Download files

Dear All,

I am using the following regular expression to import logFiles:

python /var/www/piwik/misc/log-analytics/import_logs.py --url=https://XYZ /media/ezproxy/ezp20150729.log --idsite=35 --dry-run --log-format-regex=’(?P.)\s-\s[a-zA-Z0-9-].[(?P.?) (?P.?)] “(?P.?)"\s(?P\S+) (?P\S+)\s"(?P<user_agent>.?)”\s"(?P.*?)"’ --recorders=4 --enable-http-errors --enable-http-redirects --download-extensions=csd,ccs,dmg,enf,ens,enz,7z,aac,arc,arj,asf,asx,avi,bin,csv,deb,dmg,doc,docx,exe,gzip,hqx,jar,mpg,mp2,mp3,mp4,mpeg,mov,movie,msi,msp,odb,odf,odg,odp,ibooks,jar,mpg,mp2,mp3,mp4,mpeg,mov,movie,msi,msp,odb,odf,odg,odp,ods,odt,ogg,ogv,pdf,phps,ppt,pptx,qt,qtm,ra,ram,rar,rpm,sea,sit,tar,tbz,bz2,tgz,torrent,txt,wav,wma,wmv,wpd,xls,xlsx,xml,xsd,z,zip,azw3,epub,mobi,apk,flv,gz

This works fine, except the download files are not counted in the Piwik Backend (empty download file report); in contrast, in the --dry-run modus the download files are recognized.

When I use --log-format-name=common instead of the regular expression, there are about one third of unknown lines but download files are counted. Furthermore, with --log-format-name=common the browser types are not analyzed which is the case with the regular expression.

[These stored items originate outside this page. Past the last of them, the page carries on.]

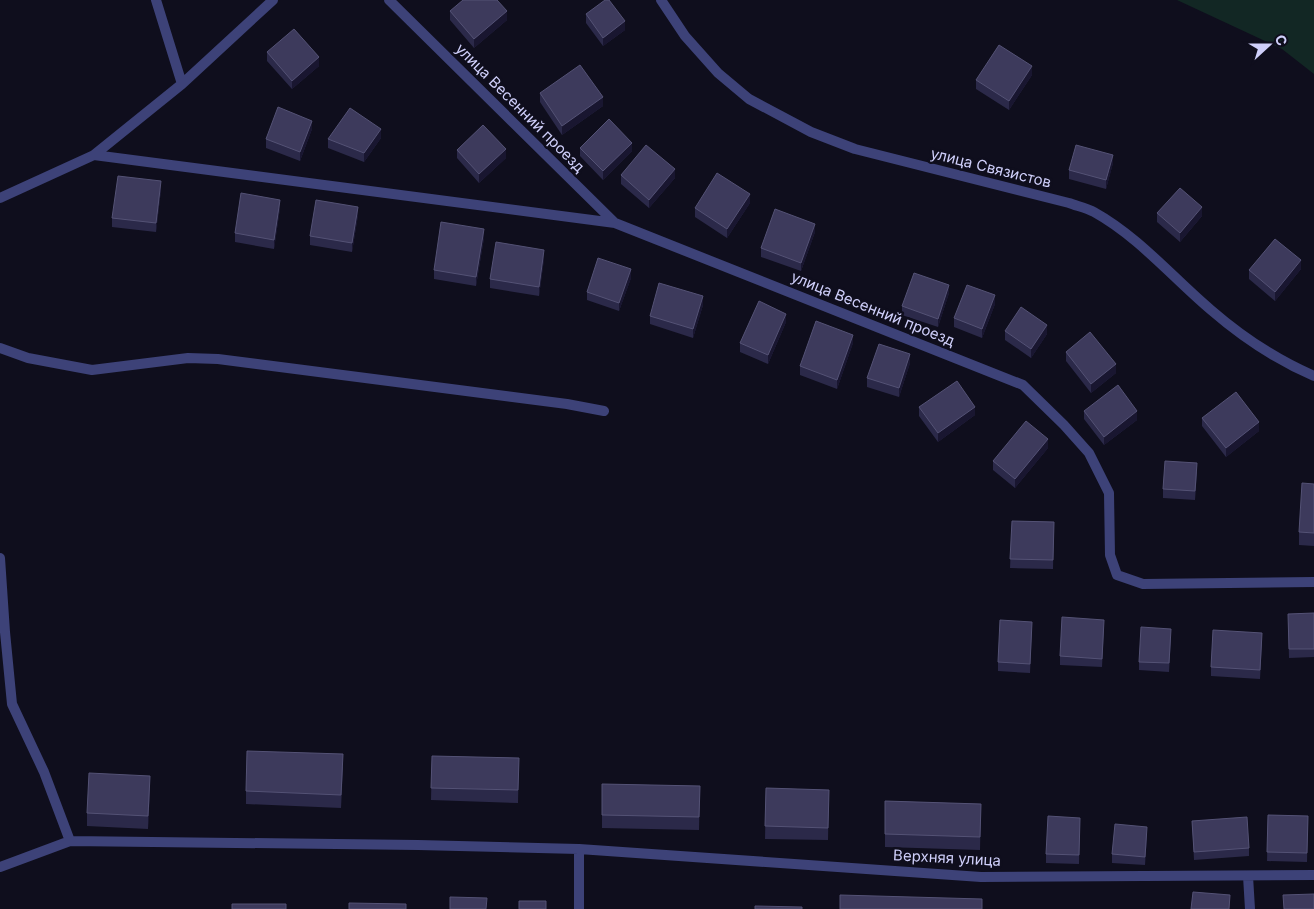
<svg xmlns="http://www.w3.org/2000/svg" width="1314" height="909" font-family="Inter,sans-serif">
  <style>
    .green { fill: #122724 }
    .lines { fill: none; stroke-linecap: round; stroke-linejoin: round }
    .service { stroke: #3d4278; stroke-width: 10 }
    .minor { stroke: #3d4278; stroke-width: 10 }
    .wall { fill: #2b2949 }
    .shaded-wall { fill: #191630 }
    .building { fill: #3d3a5c; stroke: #545275 }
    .labels { text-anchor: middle; stroke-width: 5; stroke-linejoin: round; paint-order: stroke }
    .street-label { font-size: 15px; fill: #cfcffa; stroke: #0f0e1d }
  </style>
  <rect width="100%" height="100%" fill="#0f0e1d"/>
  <path class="green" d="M1177,0H1314V74L1282,49Z"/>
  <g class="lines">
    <path class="service" d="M0,348L28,358L92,370L188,358L218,359L567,404L604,411"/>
    <path class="minor" d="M156,0L182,84
      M389,0L615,223L1023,385L1064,425L1089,453L1109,493L1110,555L1117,575L1143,584L1314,582
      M661,0L685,36L718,73L749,99L811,132L855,149L1069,203C1077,206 1087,208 1094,212C1139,237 1173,278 1211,310C1241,336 1277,360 1314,376
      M94,155L182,84L273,0
      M0,198L94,155L615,223
      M0,558L5,632L12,704L44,772L70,841
      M579,849L981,877L1314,875
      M0,867L70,841L418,845L579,849V909
      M1248,876L1250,909"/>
  </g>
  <path class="wall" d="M450,11L507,20L474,48L450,20Z
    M586,14L625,30L603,46L586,23Z
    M267,52L319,66L292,89L267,61Z
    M1032,75L1009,110L976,89V80Z
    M540,93L603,106L562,135L540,102Z
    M312,129L300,161L266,148V139Z
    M381,138L364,162L328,148V139Z
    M580,148L632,151L603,180L580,156Z
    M457,150L506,158L479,183L457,158Z
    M1113,163L1106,189L1069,179V170Z
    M621,175L675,178L649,208L621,184Z
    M161,190L156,232L112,227V218Z
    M750,203L727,238L695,217V208Z
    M280,208L274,249L235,242V233Z
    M1157,213L1202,216L1180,242L1157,222Z
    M358,215L352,252L310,245V236Z
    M815,232L801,271L761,257V248Z
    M484,238L476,286L434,279V270Z
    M544,259L539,296L490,288V279Z
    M1301,269L1275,301L1249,279V270Z
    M631,278L619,311L587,300V292Z
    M949,293L938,327L902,315V306Z
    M995,304L982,338L954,327V318Z
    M703,305L693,338L650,324V316Z
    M786,322L768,364L740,352V343Z
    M1005,331L1047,334L1031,358L1005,340Z
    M853,343L837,389L800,375V366Z
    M1066,352L1116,373L1091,393L1066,361Z
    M910,363L899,397L867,387V378Z
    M919,407L975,415L938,442L919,416Z
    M1084,411L1137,420L1104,445L1084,419Z
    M1202,418L1259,431L1226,457L1202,426Z
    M1048,448L1015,488L993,470V461Z
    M1197,472L1195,500L1163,498V489Z
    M1314,484V546L1299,545V532Z
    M1012,521L1054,522L1053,569L1010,568Z
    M1314,613V657L1289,658L1288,623Z
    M1104,628L1102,667L1060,665V656Z
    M1032,630L1030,673L998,671V662Z
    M1171,638L1169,672L1139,670V662Z
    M1262,642L1260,679L1211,676V667Z
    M432,756L519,758L518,803L431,800Z
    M343,767L341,808L246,804V791Z
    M602,784L700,786L699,830L602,828Z
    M766,788L829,790L828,840L765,839Z
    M150,789L148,829L87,826V813Z
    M885,801L981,804L980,850L885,847Z
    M1268,815L1308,816L1307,862L1267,861Z
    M1080,818L1079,864L1046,863V854Z
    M1192,821L1249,848V856L1194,860Z
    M1147,835L1145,865L1112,863V854Z"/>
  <path class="shaded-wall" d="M507,11V20L474,48V39Z
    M625,21V30L603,46V38Z
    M319,57V66L292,89V81Z
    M1032,66V75L1009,110V101Z
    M603,97V106L562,135V126Z
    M312,121V129L300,161V152Z
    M381,129V138L364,162V153Z
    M632,143V151L603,180V171Z
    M506,149V158L479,183V174Z
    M1113,155V163L1106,189V180Z
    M675,169V178L649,208V200Z
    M161,181V190L156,232V223Z
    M750,194V203L727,238V229Z
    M280,200V208L274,249V240Z
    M358,207V215L352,252V243Z
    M1202,207V216L1180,242V233Z
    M815,224V232L801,271V263Z
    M484,229V238L476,286V277Z
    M544,250V259L539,296V287Z
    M1301,260V269L1275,301V292Z
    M631,269V278L619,311V303Z
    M949,285V293L938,327V319Z
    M995,295V304L982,338V329Z
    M703,296V305L693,338V329Z
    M786,314V322L768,364V355Z
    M1047,325V334L1031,358V349Z
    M853,335V343L837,389V380Z
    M910,354V363L899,397V388Z
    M1116,364V373L1091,393V384Z
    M975,407V415L938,442V433Z
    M1137,411V420L1104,445V437Z
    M1259,422V431L1226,457V448Z
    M1048,439V448L1015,488V479Z
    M150,776V789L148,829V816Z
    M1147,827V835L1145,865V857Z"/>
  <path class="building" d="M463,0H497L507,11L474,39L450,11Z
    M605,0H609L625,21L603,38L586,14Z
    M294,29L319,57L292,81L267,52Z
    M999,45L1032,66L1009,101L976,80Z
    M580,65L603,97L562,126L540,93Z
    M278,107L312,121L300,152L266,139Z
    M350,108L381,129L364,153L328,139Z
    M609,119L632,143L603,171L580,148Z
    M483,125L506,149L479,174L457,150Z
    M646,145L675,169L649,200L621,175Z
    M1076,145L1113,155L1106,180L1069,170Z
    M717,173L750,194L727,229L695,208Z
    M118,176L161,181L156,223L112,218Z
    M1180,188L1202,207L1180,233L1157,213Z
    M241,193L280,200L274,240L235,233Z
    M316,200L358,207L352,243L310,236Z
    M775,209L815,224L801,263L761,248Z
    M441,222L484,229L476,277L434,270Z
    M1275,239L1301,260L1275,292L1249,270Z
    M496,242L544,250L539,287L490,279Z
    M598,258L631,269L619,303L587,292Z
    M914,273L949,285L938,319L902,306Z
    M659,283L703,296L693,329L650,316Z
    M967,285L995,295L982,329L954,318Z
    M759,301L786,314L768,355L740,343Z
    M1021,307L1047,325L1031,349L1005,331Z
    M816,321L853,335L837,380L800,366Z
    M1090,332L1116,364L1091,384L1066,352Z
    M879,344L910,354L899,388L867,378Z
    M957,381L975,407L938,433L919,407Z
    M1118,385L1137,411L1104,437L1084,411Z
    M1236,392L1259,422L1226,448L1202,418Z
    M1026,421L1048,439L1015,479L993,461Z
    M1165,461L1197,463L1195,491L1163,489Z
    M1302,483L1314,484V533L1299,532Z
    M1012,521L1054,522L1053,560L1010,559Z
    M1314,613V649H1289L1288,614Z
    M1062,617L1104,620L1102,659L1060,656Z
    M1000,620L1032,622L1030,664L998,662Z
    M1141,627L1171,629L1169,663L1139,662Z
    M1213,630L1262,633L1260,670L1211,667Z
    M247,751L343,754L341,795L246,791Z
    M432,756L519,758L518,790L431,788Z
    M89,773L150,776L148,816L87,813Z
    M602,784L700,786L699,817L602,815Z
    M766,788L829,790L828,828L765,826Z
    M885,801L981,804L980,837L885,834Z
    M1268,815L1308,816L1307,853L1267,852Z
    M1048,816L1080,818L1079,855L1046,854Z
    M1247,817L1249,848L1194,852L1192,821Z
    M1115,824L1147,827L1145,857L1112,854Z
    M1193,892L1230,895L1229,909H1191Z
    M1314,894V909H1284L1283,895Z
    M840,895L982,899V909H840Z
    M450,897L487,898L486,909H450Z
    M519,901H546V909H519Z
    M349,903L406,904V909H349Z
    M232,904H286V909H232Z
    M755,906L802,907V909H755Z"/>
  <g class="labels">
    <g class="street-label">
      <text transform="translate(520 108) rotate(45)" y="5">улица Весенний проезд</text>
      <text transform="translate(991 168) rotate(14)" y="5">улица Связистов</text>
      <text transform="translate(873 309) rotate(22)" y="5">улица Весенний проезд</text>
      <text transform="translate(947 858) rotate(3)" y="5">Верхняя улица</text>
    </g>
  </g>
  <g transform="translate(1269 45) rotate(69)" stroke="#0f0e1d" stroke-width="4" paint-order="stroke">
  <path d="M0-4L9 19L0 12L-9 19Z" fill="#cfcffa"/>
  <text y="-8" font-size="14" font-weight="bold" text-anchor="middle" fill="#cfcffa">С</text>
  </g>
</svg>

Has anyone an idea how to solve these problems?

Thank you!

Best
mucctecc

This is the Logs import summary from last night; there are 24132 downloads recognized but I cannot see any download statistic in Piwik, i.e. there are zero download files for yesterday:


880754 requests imported successfully
24132 requests were downloads
25079 requests ignored:
    0 HTTP errors
    0 HTTP redirects
    0 invalid log lines
    0 requests did not match any known site
    0 requests did not match any --hostname
    316 requests done by bots, search engines...
    24763 requests to static resources (css, js, images, ico, ttf...)
    0 requests to file downloads did not match any --download-extensions

Website import summary

880754 requests imported to 1 sites
    1 sites already existed
    0 sites were created:

0 distinct hostnames did not match any existing site:

Performance summary

Total time: 2563 seconds
Requests imported per second: 343.61 requests per second

Hi there,

can you try without the parameter --download-extensions - maybe this will work better?

if you think this is a bug in Log Analytics, please create a bug report at: Issues · matomo-org/piwik-log-analytics · GitHub with a small log file of a few lines that can be used to reproduce the issue, and commands used, etc.

I definitely need the additional file types csd, ccs, dmg, enf, ens and enz. I think, I will add these file types directly in import_logs.py …

If this is not working, I will create a bug report.

Thank you for your help.

Okay, I reproduced the problem with some sample data, I will create a bug report.

There is no difference whether I use the --download-extensions parameter or not (I extended the download list in import_logs.py).